Los fiscales de Texas soltaron una bomba el jueves en el juicio de Anthony Odiong, un sacerdote católico acusado de usar su estatus clerical para buscar sexo con feligreses espiritualmente vulnerables: engendró un hijo con otra feligresa aproximadamente en 2023 mientras trabajaba cerca de Nueva Orleans.
Esta revelación ocurrió en el tercer día del juicio de Odiong en Waco, Texas, donde trabajó antes de ser transferido a Luling, Luisiana. Melissa Beseda, ex empleada de la policía de Waco, testificó que las pruebas de ADN confirmaron que Odiong, de 57 años, es el padre de una niña de tres años nacida de una mujer que usa el seudónimo Presley Jones. Jones había estado bajo la dirección espiritual de Odiong en Luling. El tribunal incluso vio una foto de Odiong, Jones y la niña juntos en una iglesia en Metairie, Luisiana, todos vestidos de blanco a juego: un retrato familiar que grita "guía espiritual".
Mientras tanto, la mujer que provocó el caso penal, usando el seudónimo Mary Doe, finalmente contó su historia. Conoció a Odiong alrededor de 2008 en la Universidad de Baylor mientras atravesaba un divorcio tumultuoso y lloraba en el campus. Odiong la abrazó, la invitó a su oficina y le sugirió dirección espiritual. En cuestión de semanas, testificó, él la besó, la manoseó y comenzaron una relación sexual que duró años. Él calmaba su culpa llamando a su conexión "espiritual" y una vez bromeó: "Oh, cariño, si no frenas las cosas, vamos a follar". Su relación terminó en 2011 cuando su hijo de 14 años los sorprendió en el acto. El hijo lo reportó a un administrador de Baylor, pero después de amenazas a su custodia y trabajo, mintió a los funcionarios de la iglesia sobre lo que vio.

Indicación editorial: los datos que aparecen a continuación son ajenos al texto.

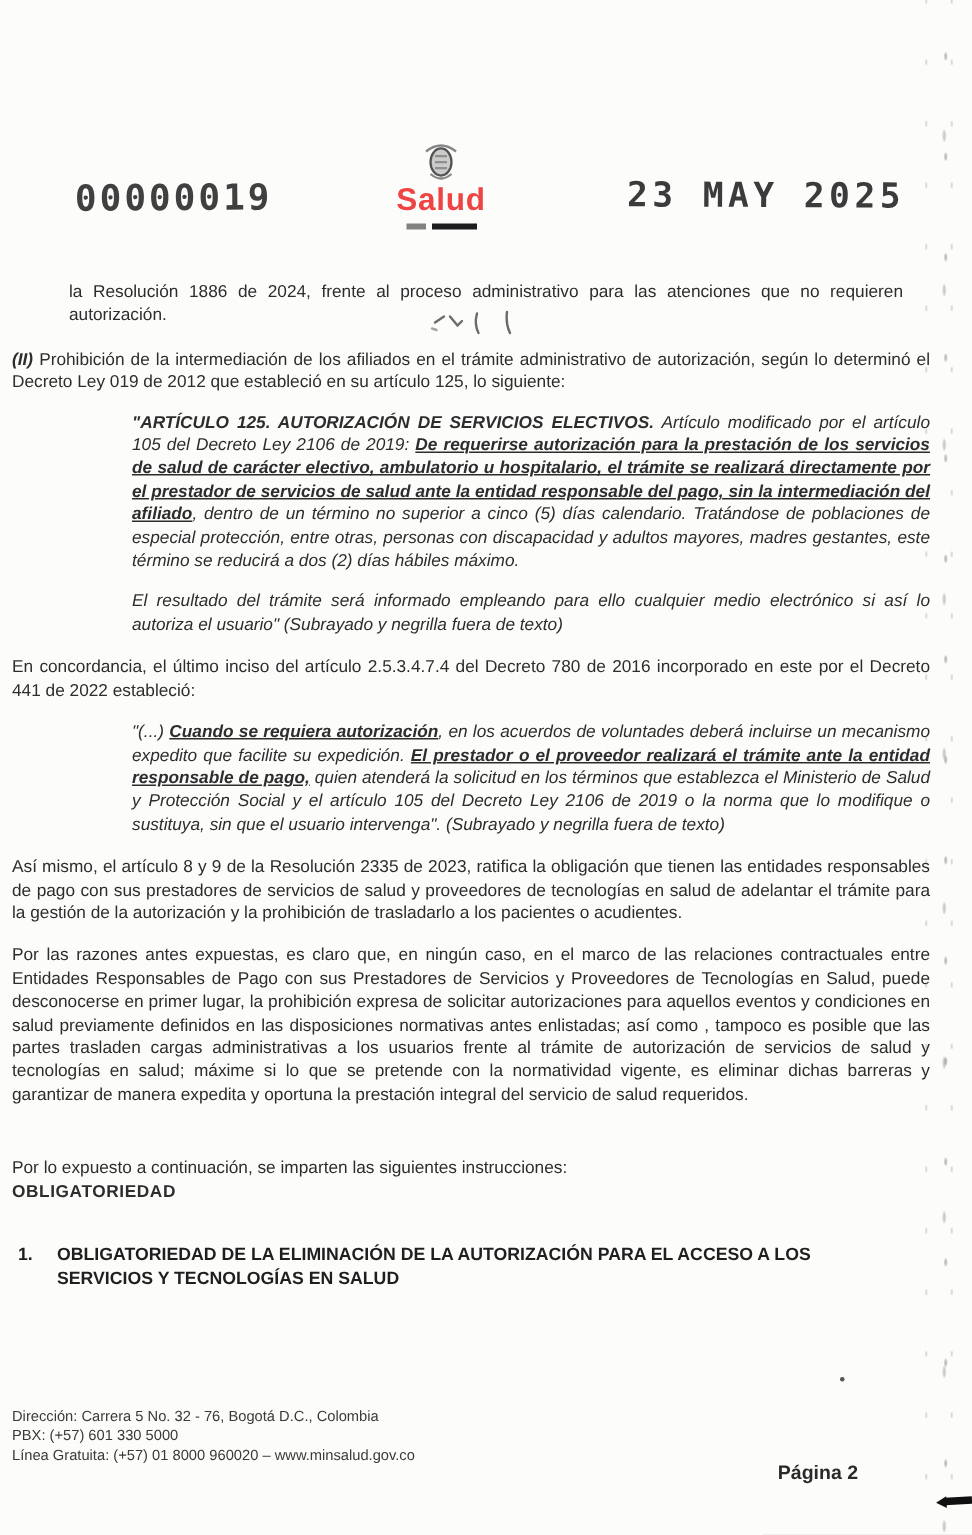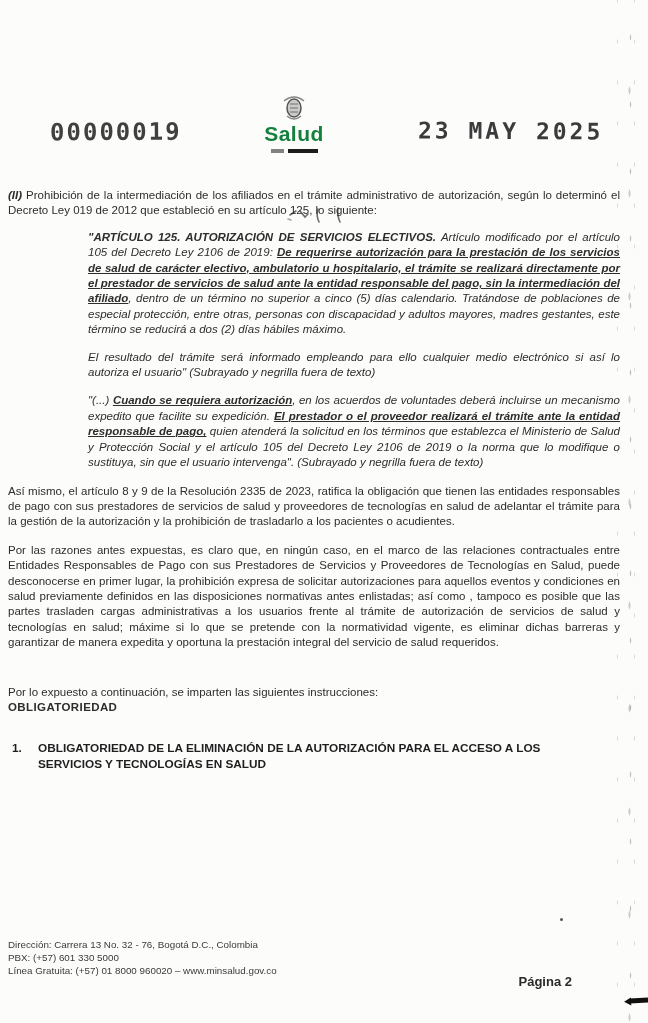"Salud" .logo .wordmark { color: #15803d -> #ef4444 }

Mary Doe solo se presentó después de leer una investigación de The Guardian en febrero de 2024 sobre mujeres que acusaban a Odiong de coerción sexual. Inicialmente pensó que el artículo era sobre ella, luego se dio cuenta de que era sobre otras y, con el estímulo de su esposo, fue a la policía de Waco. Su informe llevó a cargos que involucran a dos mujeres más. Una de ellas, Jane Doe, testificó el miércoles que Odiong la besó contra su voluntad y la obligó a permitir que su entonces esposo tuviera relaciones sexuales dolorosas como un último esfuerzo para salvar su matrimonio.
El jueves, una tercera mujer del área de Nueva Orleans describió cómo Odiong se le acercó mientras ella lloraba en la tumba de su padre, elogió su belleza y la besó y manoseó. Nunca tuvieron relaciones sexuales, dijo, debido a sus problemas médicos. Una cuarta mujer, que se espera testifique, huyó de su hogar en un estado "extremadamente emocional y frágil" y sigue desaparecida.
Odiong se ha declarado inocente de múltiples cargos de agresión sexual de primer y segundo grado, que podrían conllevar cadena perpetua. Argumenta que los cargos prescribieron, pero los fiscales citan una ley que elimina dichos plazos si hay causa probable de al menos cinco víctimas, y afirman haber identificado al menos otras cuatro. Odiong fue ordenado en Nigeria en 1993, transferido a Waco en 2006 y luego a Luling. Los funcionarios de la iglesia en Austin lo suspendieron en 2019 por acusaciones de mala conducta pero no lo anunciaron; el arzobispo de Nueva Orleans, Gregory Aymond, esperó al menos hasta 2023 para hacer lo mismo. Aymond se retiró en febrero, apenas meses después de que la arquidiócesis acordara pagar 305 millones de dólares a sobrevivientes de abuso.